[Textabschnitt]
============================================================
Bericht über die Gesetzesänderung

Bericht über die langfristige Entwicklung der Gewerkschaften

Gewerkschaftsmonitor Bulgarien

  4. Gerichtsurteile in Großbritannien

EBR-Gesetz bleibt auch nach dem Brexit in Kraft


Am 30. Juni 2023 entschied der Court of Appeal für England und Wales in London in dritter Instanz, dass britische Unternehmen weiterhin britisches EBR-Recht anwenden müssen. Damit bleibt der Europäische Betriebsrat der Fluggesellschaft easyJet auch nach dem Brexit in seiner früheren Form bestehen. Die zentrale Leitung war der Auffassung, dass mit dem Brexit der EBR nicht mehr existiert und nach deutschem Recht völlig neu gegründet werden müsse, und zwar ohne britische Delegierte.

 

Der Court of Appeal bestätigte damit die Entscheidungen der Vorinstanzen. Im November 2022 hatte das Arbeitsberufungsgericht in London die Berufung der zentralen Leitung gegen die Entscheidung des erstinstanzlichen Central Arbitration Committee abgewiesen (siehe Bericht in den EBR-News 4/2022). Die obersten Richter beschreiben in der Urteilsbegründung die geänderten Vorschriften des britischen EBR-Gesetzes als "möglicherweise nicht die am besten durchdachte Gesetzgebung". Allerdings ist die Intention völlig klar: alle Unternehmen mit weltweitem Hauptsitz auf britischem Boden, die am 31. Dezember 2020 einen EBR hatten oder über die Gründung eines EBR verhandelten, unterliegen auch nach dem Brexit der Rechtsprechung in Großbritannien. Seit dem 1. Januar 2021 können Europäische Betriebsräte nicht mehr auf Grundlage des britischen Rechts neu errichtet werden.
============================================================
[Gespeicherte Einträge]

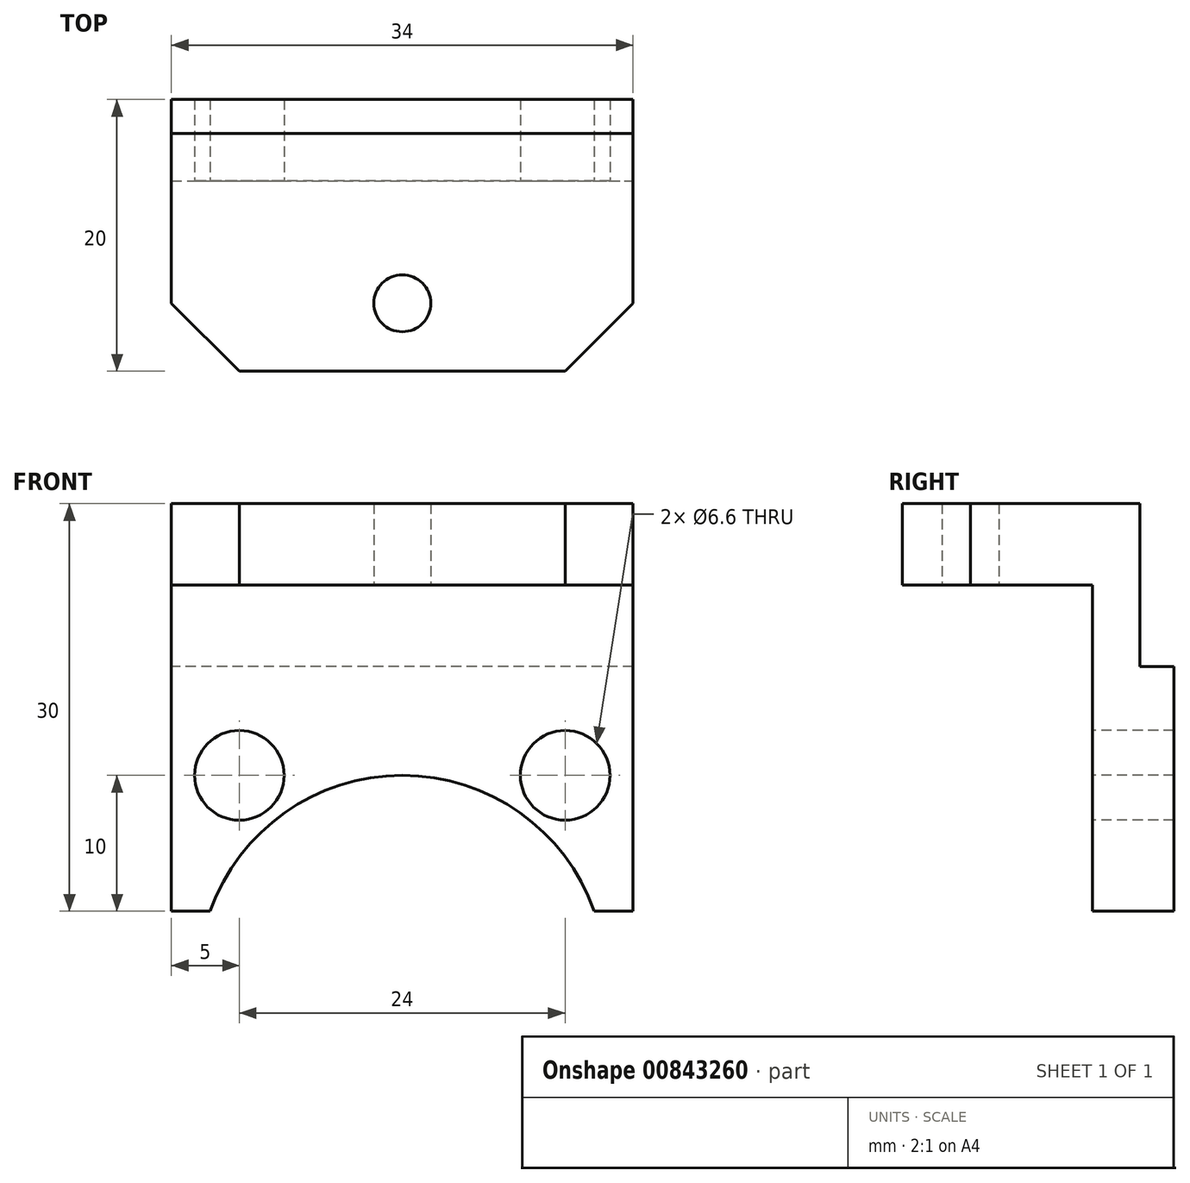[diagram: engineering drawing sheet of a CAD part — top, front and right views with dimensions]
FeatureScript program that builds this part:
annotation { "Feature Type Name" : "Feature", "Feature Type Description" : "" }
export const myFeature = defineFeature(function(context is Context, id is Id, definition is map)
    precondition{}
    {
        {
            var Q0;
            Q0=qCreatedBy(makeId("Front.planeOp"),FACE);
            var sketch = newSketch(context, id + "F0", { "sketchPlane" : qUnion([Q0])});
            skLineSegment(sketch, "E0.bottom", {"start": v(0, 0) * mm, "end": v(34, 0) * mm});
            skLineSegment(sketch, "E0.top", {"start": v(0, 30) * mm, "end": v(34, 30) * mm});
            skLineSegment(sketch, "E0.left", {"start": v(0, 0) * mm, "end": v(0, 30) * mm});
            skLineSegment(sketch, "E0.right", {"start": v(34, 0) * mm, "end": v(34, 30) * mm});
            skSolve(sketch);
        }
        {
            var Q0;
            Q0 = qSketchRegion(id + "F0", true);
            extrude(context, id + "F1", {"entities" : qUnion([Q0]), "depth" : 20 * mm, "offsetDistance" : 25 * mm});
        }
        {
            var Q0;
            Q0=makeQuery(id+"F1.opExtrude","CAP_FACE",FACE,{"disambiguationData":[OSD([sQuery(id+"F0.wireOp",EDGE,"E0.bottom"),sQuery(id+"F0.wireOp",EDGE,"E0.top"),sQuery(id+"F0.wireOp",EDGE,"E0.left"),sQuery(id+"F0.wireOp",EDGE,"E0.right")])],"isStart":false});
            var sketch = newSketch(context, id + "F2", { "sketchPlane" : qUnion([Q0])});
            skLineSegment(sketch, "E1", {"start": v(0, 24) * mm, "end": v(34, 24) * mm});
            skLineSegment(sketch, "E2", {"start": v(0, 24) * mm, "end": v(0, 0) * mm});
            skLineSegment(sketch, "E3", {"start": v(34, 0) * mm, "end": v(34, 24) * mm});
            skLineSegment(sketch, "E4", {"start": v(34, 0) * mm, "end": v(0, 0) * mm});
            skLineSegment(sketch, "E5", {"start": v(0, 0) * mm, "end": v(0, 24) * mm});
            skSolve(sketch);
        }
        {
            var Q0;
            Q0=makeQuery(id+"F2.imprint","IMPRINT",FACE,{"disambiguationData":[TD([[makeQuery(id+"F2.imprint","IMPRINT",EDGE,{"derivedFrom":sQuery(id+"F2.wireOp",EDGE,"E1")}),-1.0]])]});
            extrude(context, id + "F3", {"entities" : qUnion([Q0]), "operationType" : NewBodyOperationType.REMOVE, "oppositeDirection" : true, "depth" : 14 * mm, "offsetDistance" : 25 * mm});
        }
        {
            var Q0;
            Q0=makeQuery(id+"F3.boolean.opBoolean","COPY",FACE,{"derivedFrom":makeQuery(id+"F3.opExtrude","SWEPT_FACE",FACE,{"disambiguationData":[OSD([sQuery(id+"F2.wireOp",EDGE,"E1")])]})});
            var sketch = newSketch(context, id + "F4", { "sketchPlane" : qUnion([Q0])});
            skPoint(sketch, "E6", {"position": v(17, 15) * mm});
            skPoint(sketch, "E6.positionSnap0", {"position": v(17, 20) * mm});
            skPoint(sketch, "E7", {"position": v(34, 20) * mm});
            skSolve(sketch);
        }
        {
            var Q0;
            Q0=sQuery(id+"F4.wireOp",VERTEX,"E6");
            var Q1;
            Q1=makeQuery(id+"F1.opExtrude","SWEPT_BODY",BODY,{"disambiguationData":[OSD([sQuery(id+"F0.wireOp",EDGE,"E0.bottom"),sQuery(id+"F0.wireOp",EDGE,"E0.top"),sQuery(id+"F0.wireOp",EDGE,"E0.left"),sQuery(id+"F0.wireOp",EDGE,"E0.right")])]});
            hole(context, id + "F5", {"style" : HoleStyle.SIMPLE, "endStyle" : HoleEndStyle.BLIND, "standardTappedOrClearance" : lookupTablePath({ "standard" : "ISO", "engagement" : "75%", "pitch" : "0.8 mm", "size" : "M5", "type" : "Tapped" }), "standardBlindInLast" : lookupTablePath({ "standard" : "ISO", "engagement" : "75%", "pitch" : "0.8 mm", "size" : "M5", "type" : "Tapped" }), "holeDiameter" : 4.2 * mm, "majorDiameter" : 5 * mm, "showTappedDepth" : true, "holeDepth" : 20 * mm, "isTappedThrough" : true, "tappedDepth" : 17.6 * mm, "tapClearance" : 3, "locations" : qUnion([Q0]), "scope" : qUnion([Q1])});
        }
        {
            var Q0;
            Q0=makeQuery(id+"F1.opExtrude","CAP_EDGE",EDGE,{"disambiguationData":[OSD([sQuery(id+"F0.wireOp",EDGE,"E0.right")])],"isStart":false});
            var Q1;
            Q1=makeQuery(id+"F1.opExtrude","CAP_EDGE",EDGE,{"disambiguationData":[OSD([sQuery(id+"F0.wireOp",EDGE,"E0.left")])],"isStart":false});
            chamfer(context, id + "F6", {"entities" : qUnion([Q0, Q1]), "width" : 5 * mm, "tangentPropagation" : true});
        }
        {
            var Q0;
            Q0=makeQuery(id+"F3.boolean.opBoolean","COPY",FACE,{"derivedFrom":makeQuery(id+"F3.opExtrude","CAP_FACE",FACE,{"disambiguationData":[OSD([sQuery(id+"F2.wireOp",EDGE,"E1"),sQuery(id+"F2.wireOp",EDGE,"E3"),sQuery(id+"F2.wireOp",EDGE,"E4"),sQuery(id+"F2.wireOp",EDGE,"E5")])],"isStart":false})});
            var sketch = newSketch(context, id + "F7", { "sketchPlane" : qUnion([Q0])});
            skPoint(sketch, "E8", {"position": v(0, 12) * mm});
            skPoint(sketch, "E9", {"position": v(17, -5) * mm});
            skPoint(sketch, "E9.positionSnap0", {"position": v(17, 0) * mm});
            skPoint(sketch, "E10", {"position": v(5, 10) * mm});
            skPoint(sketch, "E11", {"position": v(29, 10) * mm});
            skCircle(sketch, "E12", {"center": v(17, -5) * mm, "radius": 15 * mm});
            skSolve(sketch);
        }
        {
            var Q0;
            {var subQ0=sQuery(id+"F7.wireOp",EDGE,"E12");var subQ1=makeQuery(id+"F3.boolean.opBoolean","COPY",EDGE,{"derivedFrom":makeQuery(id+"F3.opExtrude","CAP_EDGE",EDGE,{"disambiguationData":[OSD([sQuery(id+"F2.wireOp",EDGE,"E4")])],"isStart":false})});var subQ2=makeQuery(id+"F7.imprint","INTERSECT",VERTEX,{"disambiguationData":[OD(0.0)],"derivedFrom":[subQ1,subQ0]});Q0=makeQuery(id+"F7.imprint","IMPRINT",FACE,{"disambiguationData":[TD([[makeQuery(id+"F7.imprint","IMPRINT",EDGE,{"disambiguationData":[TD([[subQ2,1.0]])],"derivedFrom":subQ0}),1.0]])]});}
            var Q1;
            {var subQ0=sQuery(id+"F7.wireOp",EDGE,"E12");var subQ1=makeQuery(id+"F3.boolean.opBoolean","COPY",EDGE,{"derivedFrom":makeQuery(id+"F3.opExtrude","CAP_EDGE",EDGE,{"disambiguationData":[OSD([sQuery(id+"F2.wireOp",EDGE,"E4")])],"isStart":false})});var subQ2=makeQuery(id+"F7.imprint","INTERSECT",VERTEX,{"disambiguationData":[OD(0.0)],"derivedFrom":[subQ1,subQ0]});Q1=makeQuery(id+"F7.imprint","IMPRINT",FACE,{"disambiguationData":[TD([[makeQuery(id+"F7.imprint","IMPRINT",EDGE,{"disambiguationData":[TD([[subQ2,-1.0]])],"derivedFrom":subQ0}),1.0]])]});}
            extrude(context, id + "F8", {"entities" : qUnion([Q0, Q1]), "operationType" : NewBodyOperationType.REMOVE, "oppositeDirection" : true, "depth" : 25 * mm, "offsetDistance" : 25 * mm});
        }
        {
            var Q0;
            Q0=sQuery(id+"F7.wireOp",VERTEX,"E10");
            var Q1;
            Q1=sQuery(id+"F7.wireOp",VERTEX,"E11");
            var Q2;
            Q2=makeQuery(id+"F1.opExtrude","SWEPT_BODY",BODY,{"disambiguationData":[OSD([sQuery(id+"F0.wireOp",EDGE,"E0.bottom"),sQuery(id+"F0.wireOp",EDGE,"E0.top"),sQuery(id+"F0.wireOp",EDGE,"E0.left"),sQuery(id+"F0.wireOp",EDGE,"E0.right")])]});
            hole(context, id + "F9", {"style" : HoleStyle.SIMPLE, "endStyle" : HoleEndStyle.BLIND, "standardTappedOrClearance" : lookupTablePath({ "fit" : "Normal", "standard" : "ISO", "size" : "M6", "type" : "Clearance" }), "standardBlindInLast" : lookupTablePath({ "fit" : "Standard", "standard" : "ISO", "size" : "M6", "type" : "Clearance" }), "holeDiameter" : 6.6 * mm, "majorDiameter" : 5 * mm, "holeDepth" : 20 * mm, "isTappedThrough" : true, "tappedDepth" : 17.6 * mm, "tapClearance" : 3, "locations" : qUnion([Q0, Q1]), "scope" : qUnion([Q2])});
        }
        {
            var Q0;
            Q0=makeQuery(id+"F1.opExtrude","CAP_FACE",FACE,{"disambiguationData":[OSD([sQuery(id+"F0.wireOp",EDGE,"E0.bottom"),sQuery(id+"F0.wireOp",EDGE,"E0.top"),sQuery(id+"F0.wireOp",EDGE,"E0.left"),sQuery(id+"F0.wireOp",EDGE,"E0.right")])],"isStart":true});
            var sketch = newSketch(context, id + "F10", { "sketchPlane" : qUnion([Q0])});
            skLineSegment(sketch, "E13", {"start": v(-34, 18) * mm, "end": v(0, 18) * mm});
            skLineSegment(sketch, "E14", {"start": v(-34, 18) * mm, "end": v(-34, 30) * mm});
            skLineSegment(sketch, "E15", {"start": v(-34, 30) * mm, "end": v(0, 30) * mm});
            skLineSegment(sketch, "E16", {"start": v(0, 30) * mm, "end": v(0, 18) * mm});
            skSolve(sketch);
        }
        {
            var Q0;
            Q0=makeQuery(id+"F10.imprint","IMPRINT",FACE,{"disambiguationData":[TD([[makeQuery(id+"F10.imprint","IMPRINT",EDGE,{"derivedFrom":sQuery(id+"F10.wireOp",EDGE,"E13")}),1.0]])]});
            extrude(context, id + "F11", {"entities" : qUnion([Q0]), "operationType" : NewBodyOperationType.REMOVE, "oppositeDirection" : true, "depth" : 2.5 * mm, "offsetDistance" : 25 * mm});
        }
    });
============================================================
Schreiben Sie aus dem Textabschnitt zum EBR-Urteil eine Passage wörtlich ab. Beginnen Sie bei den Worten „Gewerkschaftsmonitor Bulgarien“ und hören Sie nach „ohne britische Delegierte.“ auf.

[Antwort]
Gewerkschaftsmonitor Bulgarien

  4. Gerichtsurteile in Großbritannien

EBR-Gesetz bleibt auch nach dem Brexit in Kraft


Am 30. Juni 2023 entschied der Court of Appeal für England und Wales in London in dritter Instanz, dass britische Unternehmen weiterhin britisches EBR-Recht anwenden müssen. Damit bleibt der Europäische Betriebsrat der Fluggesellschaft easyJet auch nach dem Brexit in seiner früheren Form bestehen. Die zentrale Leitung war der Auffassung, dass mit dem Brexit der EBR nicht mehr existiert und nach deutschem Recht völlig neu gegründet werden müsse, und zwar ohne britische Delegierte.